Burmese Pythons Are Eating Everything in the Everglades

With no natural predators, Burmese pythons are doing as they please in the Florida Everglades — and they’re eating everything while doing it.

Burmese Pythons Are Eating Everything in the Everglades

The South Florida Water Management District has decided to include itself in the fight against the state's large population of Burmese pythons. Along with python challenges and other similar events, CNN reports the organization selected 25 hunters from about 1,000 applicants who hunt and euthanize the invasive snakes. The two-month pilot program has a $175,000 price tag and will end June 1.

South Florida Water Management District's program isn't one of a kind, but it is the latest to attempt solving the Everglades' problem. The goal is simple: Kill as many pythons as you can. The program pays $8.10 an hour for up to 8 hours. Snakes measuring 4 feet include an additional $50 and each foot afters add a $25 bonus. Hunters roam the high-grassed Everglades with a stick, a knife and typically handguns.

The fight against the Burmese pythons in the Florida Everglades has been well publicized. This recent story is only one among a series of stories spanning — literally — years. Given the persistent threat of the invasive pythons, a review of its impact on wildlife and the ecosystem is helpful in understanding the cause-and-effect.

Are Burmese Pythons Causing Severe Declines in Other Wildlife Species?

A study dating back to 2012 led by herpetologist Michael Dorcas and colleagues conducted nighttime studies of live and dead animals on roads between 2003 and 2011, National Geographic reported. These gatherings were used to estimate how many animals were in certain areas. The data was then compared to population numbers collected during similar studies in 1996 and 1997.

Findings from the former surveys documented mammals like rabbits, red fox, gray fox, Virginia opossums, raccoons and whitetail deer in the Everglades, National Geographic reports. The recent survey, however, revealed “severe declines” in mammal sightings over its 25,400 miles of covered road.

What’s classified as a “severe decline,” you ask? The study reports raccoon observations dropped by 99.3 percent, opossums by 98.9 percent and bobcats by 87.5 percent. Scientists didn’t see any rabbits or fox during the entire survey.

Burmese pythons’ appetite has also ranged to larger animals, from alligators to deer. Though the study didn’t document those findings, photos regular circle the internet of massive snakes with a full belly of a larger mammal. And with smaller mammals being wiped out, the endangered Florida panther could be next.

“It’s not unreasonable to assume that a really large python could consume a Florida panther,” Dorcas told National Geographic. The snakes grow as large as 20 feet in length and are known to eat leopards in Southeast Asia.

Related: Top 10 Venomous Snakes in North America

This 16-foot Burmese python was captured and killed in the Everglades after eating a 76-pound deer in 2011. (Credit: Huffington Post)

What’s the Long-Term Impact?

More than the potential extinction of certain small mammals in the Everglades, the long-term impact in the area is unknown. Dorcas explained to National Geographic that pythons eating raccoons has in turn resulted in less turtle eggs being eaten by the raccoon population. He told the publication the Everglades “may be knee-deep in turtles in 20 years.”

Many owners of Burmese pythons find it's too much trouble, so they release the snake into the wild. (Credit: iStock)

Whit Gibbons, professor emeritus of ecology and head of outreach for the Savannah River Ecology Lab at the University of Georgia, wasn’t involved in the study, but he told National Geographic he doesn’t believe the effects will be as impactful as an extinction in the Everglades.

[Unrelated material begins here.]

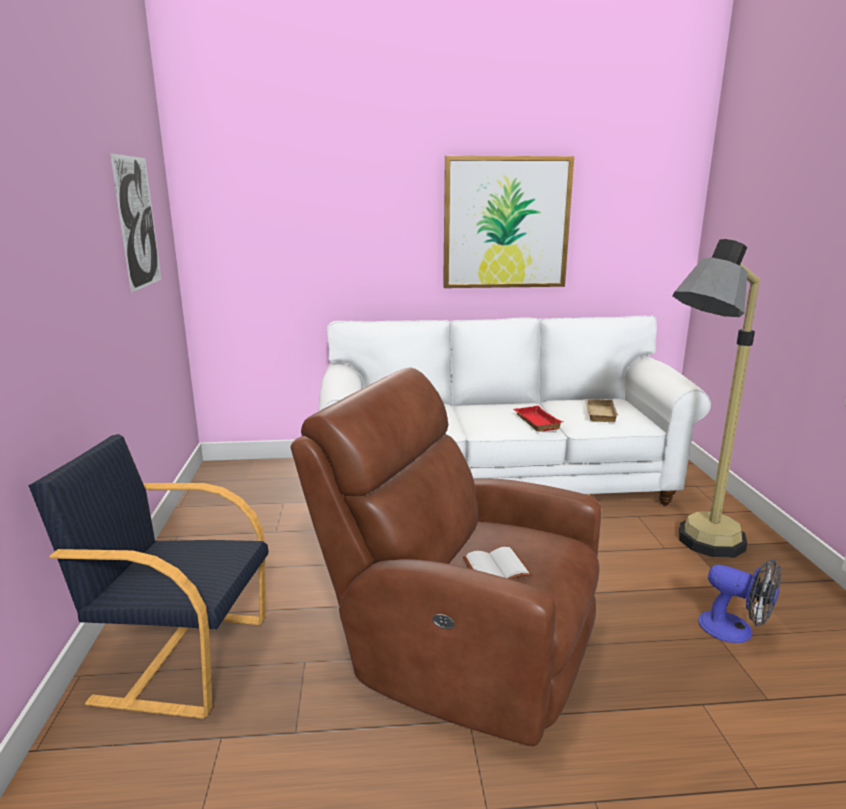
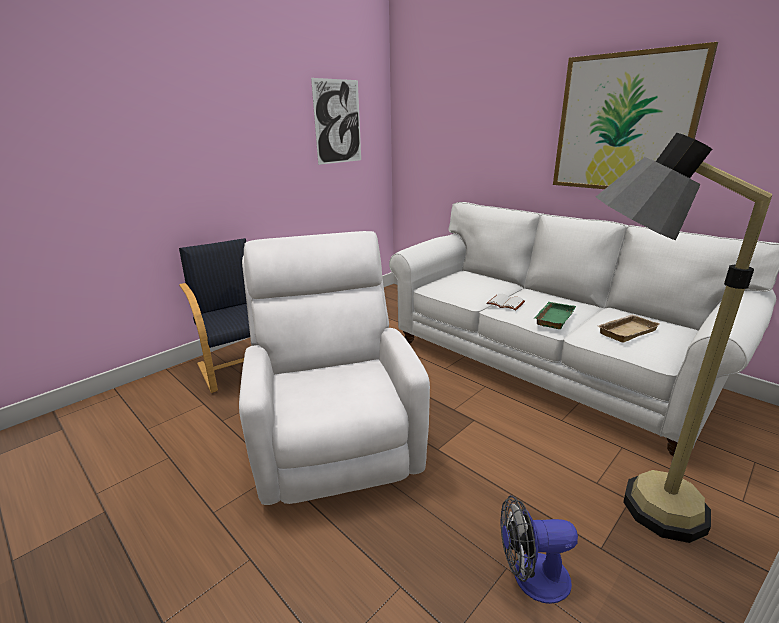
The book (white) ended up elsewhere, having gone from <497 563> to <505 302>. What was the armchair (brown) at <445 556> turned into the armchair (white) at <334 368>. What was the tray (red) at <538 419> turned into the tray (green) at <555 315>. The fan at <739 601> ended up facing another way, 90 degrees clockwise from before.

“My bet is that some of the mammals that have been affected will partially recover by managing to adapt or adjust,” he said, adding mammals won’t bounce back to their previous levels.

Where are Pythons Coming From?

The New York Times reports Burmese pythons first entered North America through the pet trade in the 1970s. At least 2 million constrictor snakes — including boas, anacondas and pythons — have been imported since as part of a market for exotic species of snakes. The NYT reports Miami was the hub for this traffic.

The Burmese python is not a good pet. They typical grow as small as 8 feet and average around 12 feet. The list of reasons keeping a 12-foot snake isn’t an option is long. The response for most owners solve is releasing the snakes. Ultimately, that’s how more and more Burmese pythons are finding the Everglades. Walter E. Meshaka Jr., supervisory curator for national parks in southern Florida for the National Park Service from 1995 to 2000, says estimates are as high as 100,000 Burmese pythons being in the Everglades.